Convert every line of the material below into a JSON list of strings, one string per line, skipping blank lines. Leave the pictures out.

(Dataset excerpts)
------------------------------------------------

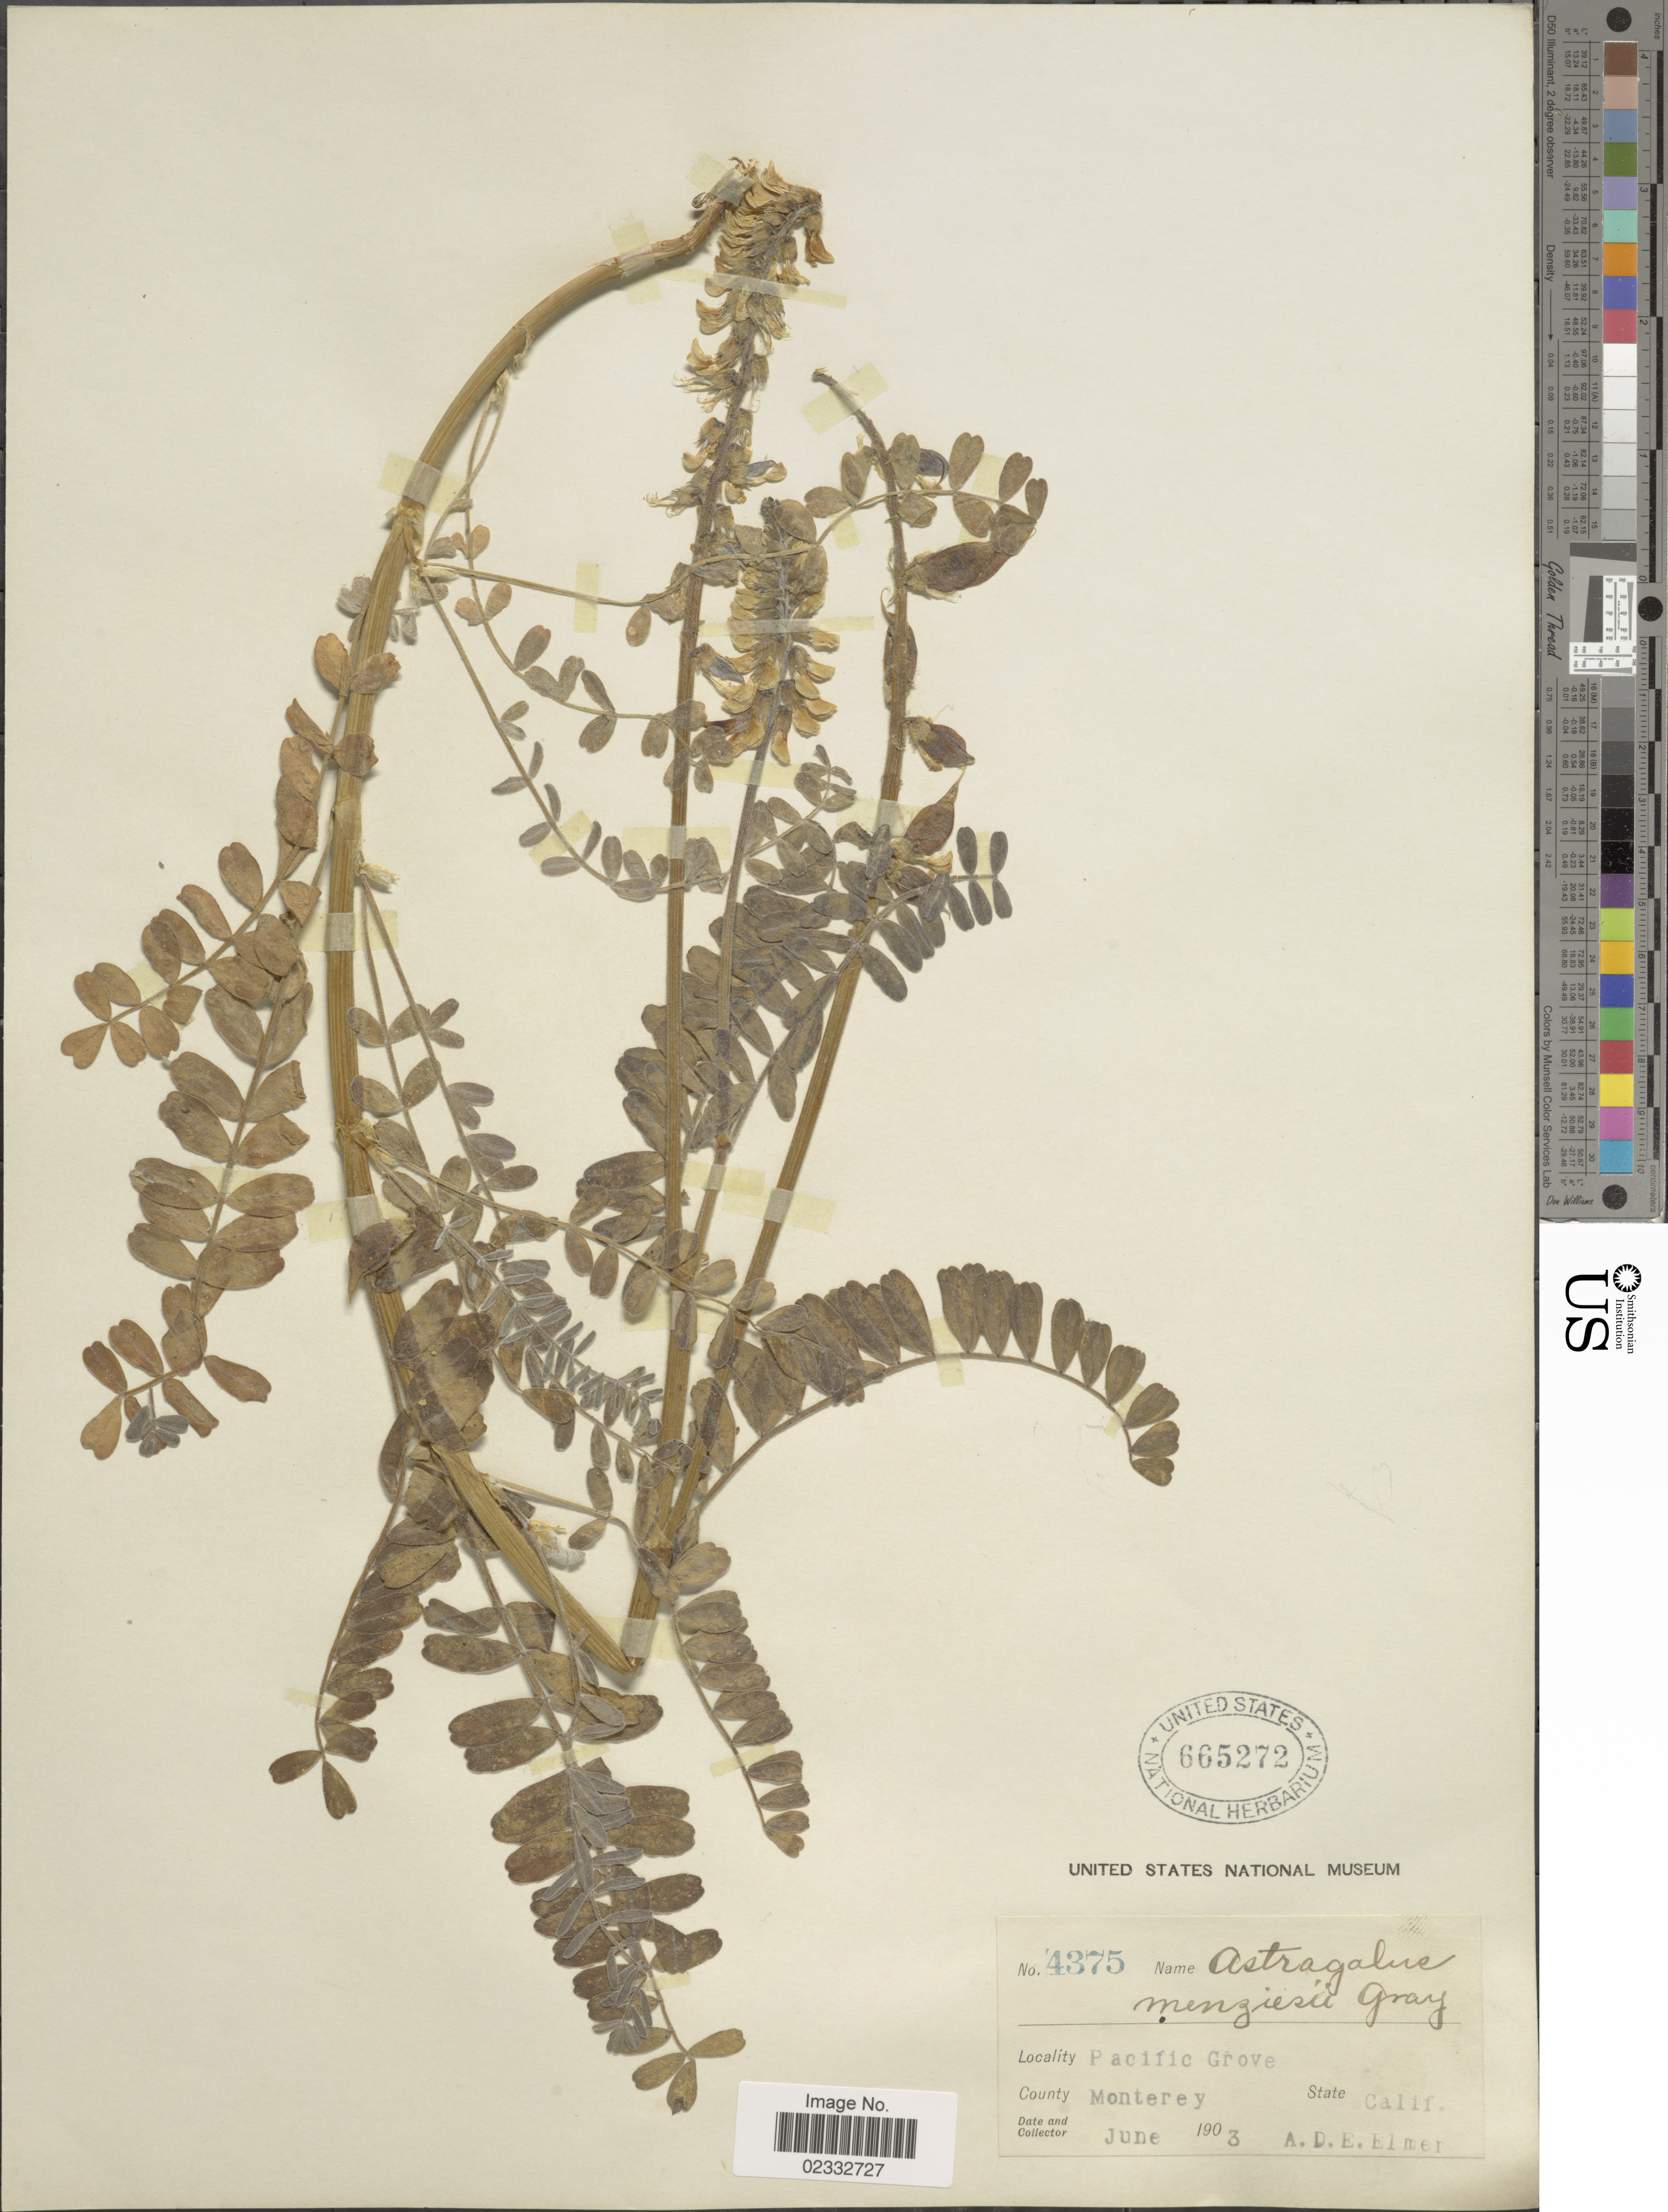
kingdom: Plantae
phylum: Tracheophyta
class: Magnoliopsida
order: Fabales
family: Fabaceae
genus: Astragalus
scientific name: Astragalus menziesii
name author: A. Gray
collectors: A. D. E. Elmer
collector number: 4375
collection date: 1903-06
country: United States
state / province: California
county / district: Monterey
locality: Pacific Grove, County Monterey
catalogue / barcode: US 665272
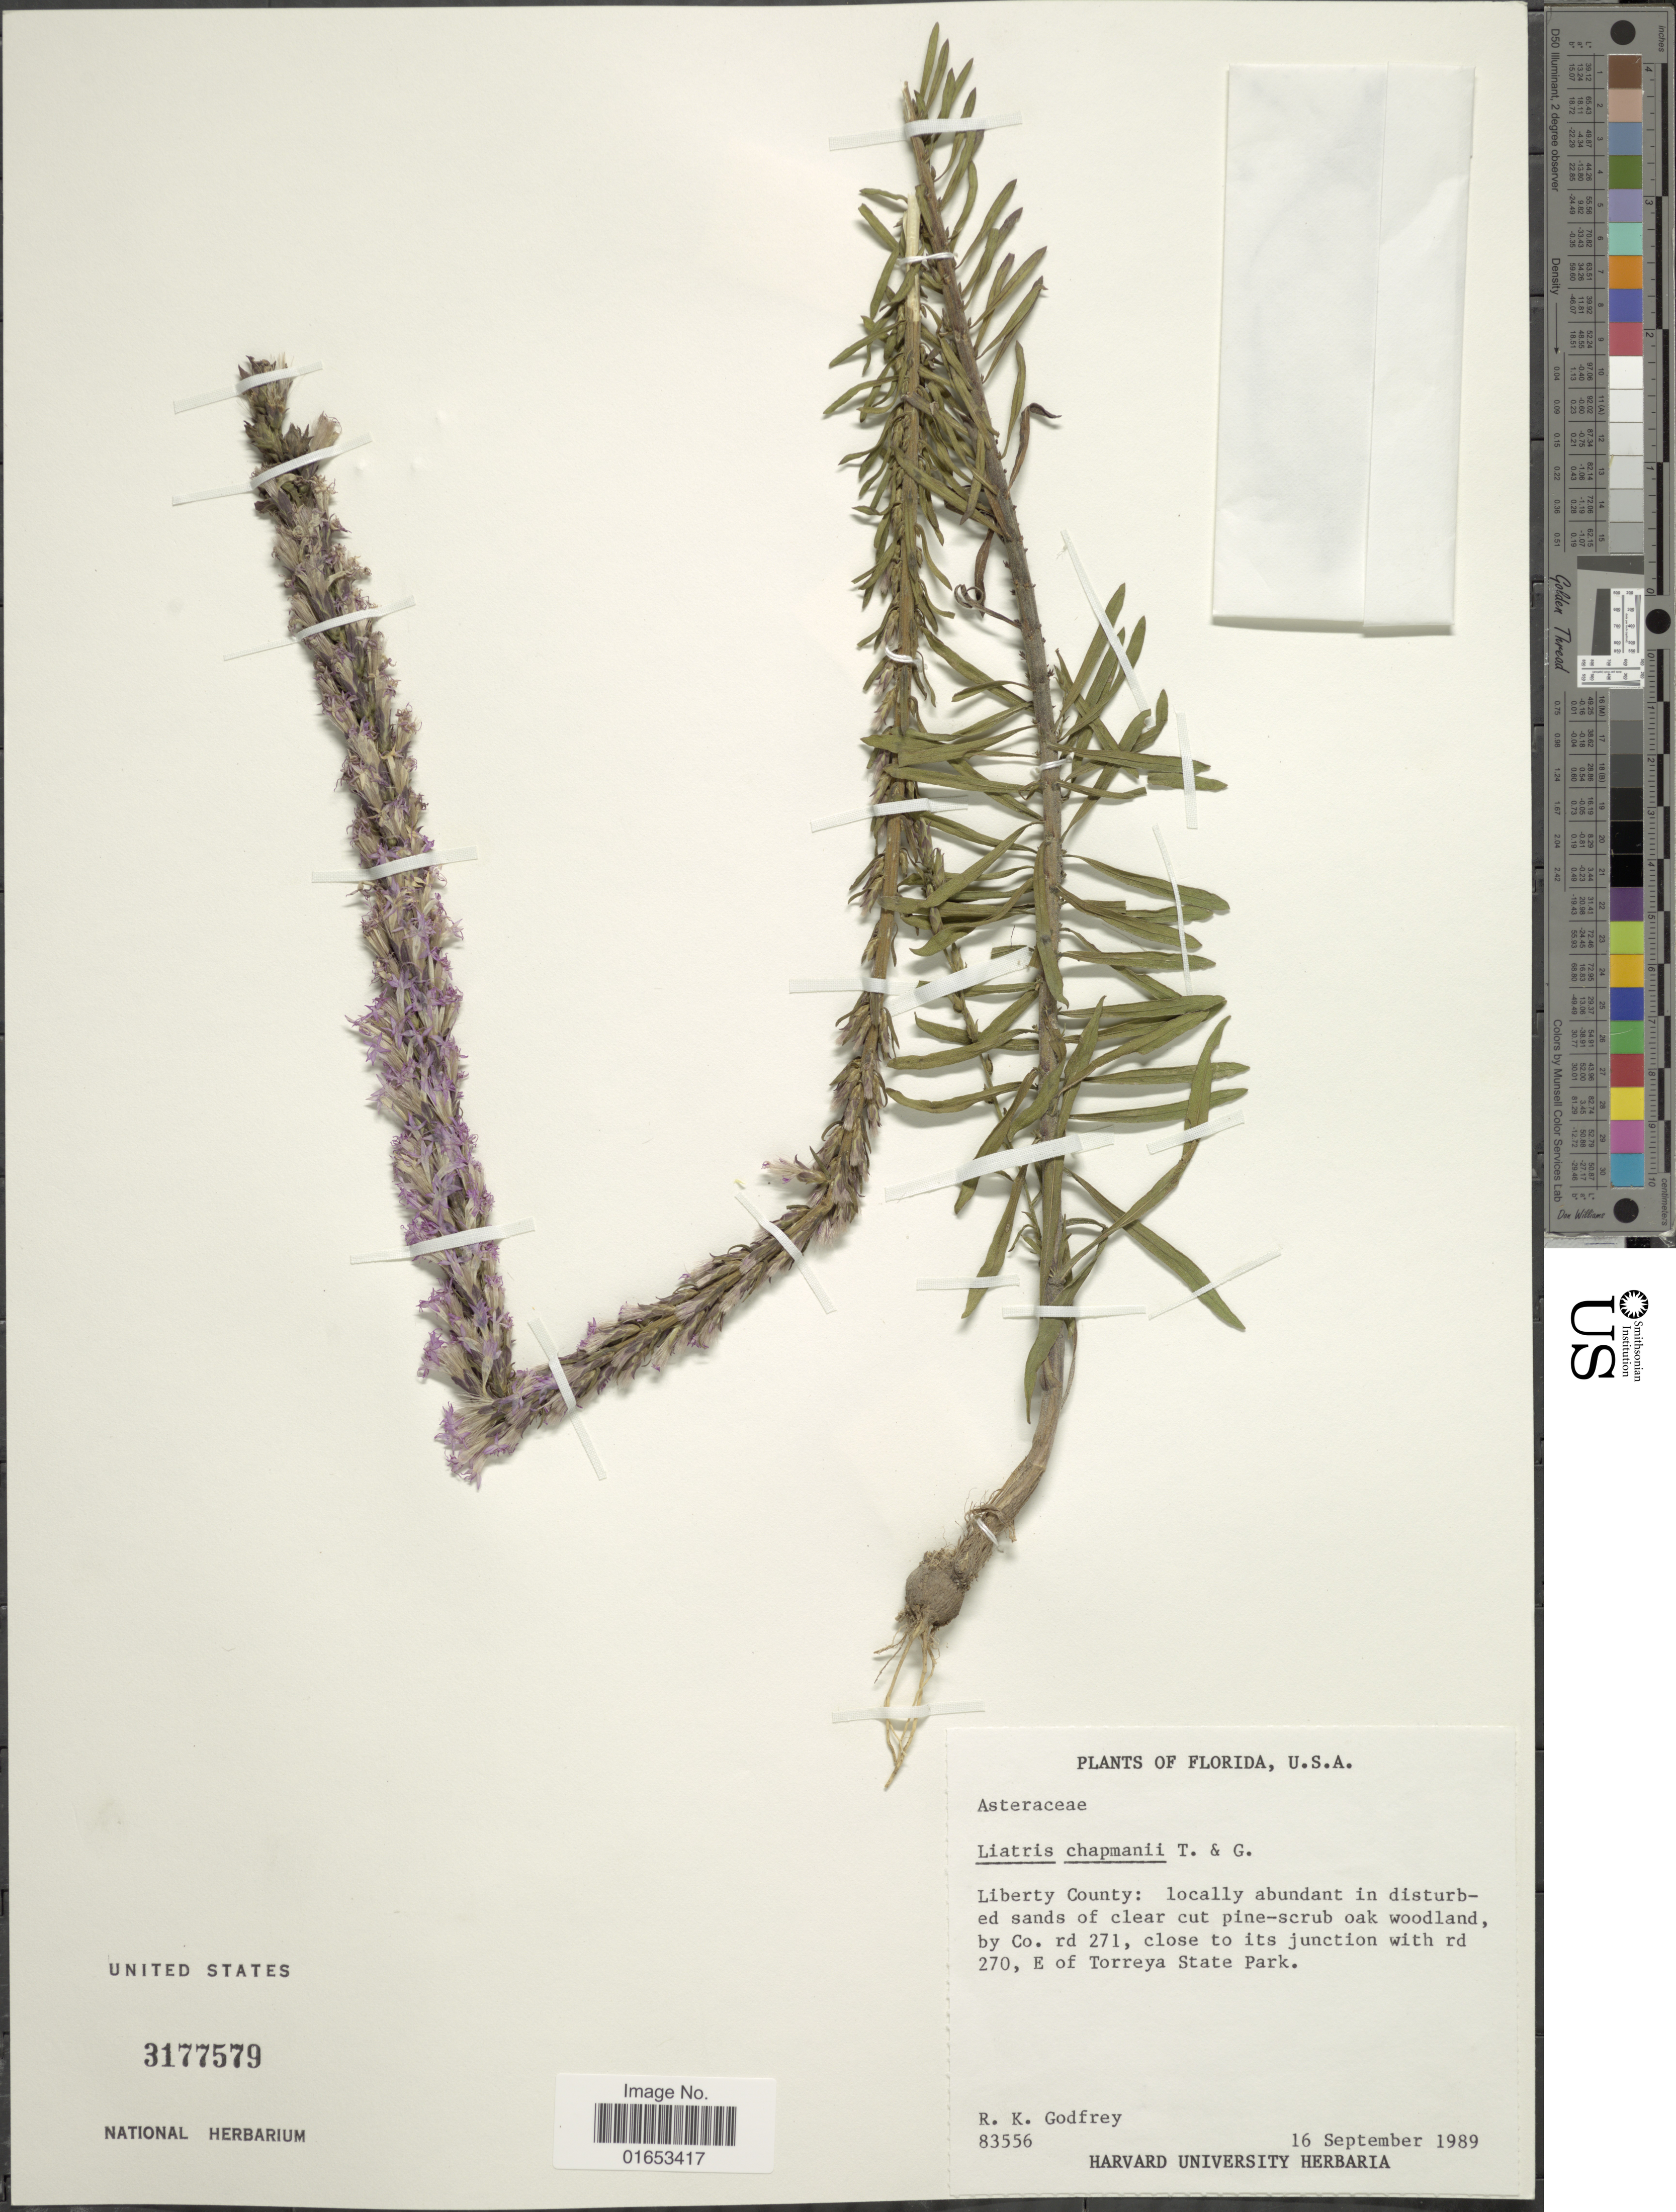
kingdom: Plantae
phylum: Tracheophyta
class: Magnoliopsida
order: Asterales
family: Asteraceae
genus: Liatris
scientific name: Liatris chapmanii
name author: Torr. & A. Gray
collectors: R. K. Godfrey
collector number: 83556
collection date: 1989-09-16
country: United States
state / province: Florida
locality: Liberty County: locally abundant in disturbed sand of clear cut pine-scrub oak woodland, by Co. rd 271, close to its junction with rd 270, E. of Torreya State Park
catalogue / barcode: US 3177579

------------------------------------------------

Solution to this problem →
[
  "kingdom: Plantae",
  "phylum: Tracheophyta",
  "class: Magnoliopsida",
  "order: Fabales",
  "family: Fabaceae",
  "genus: Astragalus",
  "scientific name: Astragalus menziesii",
  "name author: A. Gray",
  "collectors: A. D. E. Elmer",
  "collector number: 4375",
  "collection date: 1903-06",
  "country: United States",
  "state / province: California",
  "county / district: Monterey",
  "locality: Pacific Grove, County Monterey",
  "catalogue / barcode: US 665272",
  "kingdom: Plantae",
  "phylum: Tracheophyta",
  "class: Magnoliopsida",
  "order: Asterales",
  "family: Asteraceae",
  "genus: Liatris",
  "scientific name: Liatris chapmanii",
  "name author: Torr. & A. Gray",
  "collectors: R. K. Godfrey",
  "collector number: 83556",
  "collection date: 1989-09-16",
  "country: United States",
  "state / province: Florida",
  "locality: Liberty County: locally abundant in disturbed sand of clear cut pine-scrub oak woodland, by Co. rd 271, close to its junction with rd 270, E. of Torreya State Park",
  "catalogue / barcode: US 3177579"
]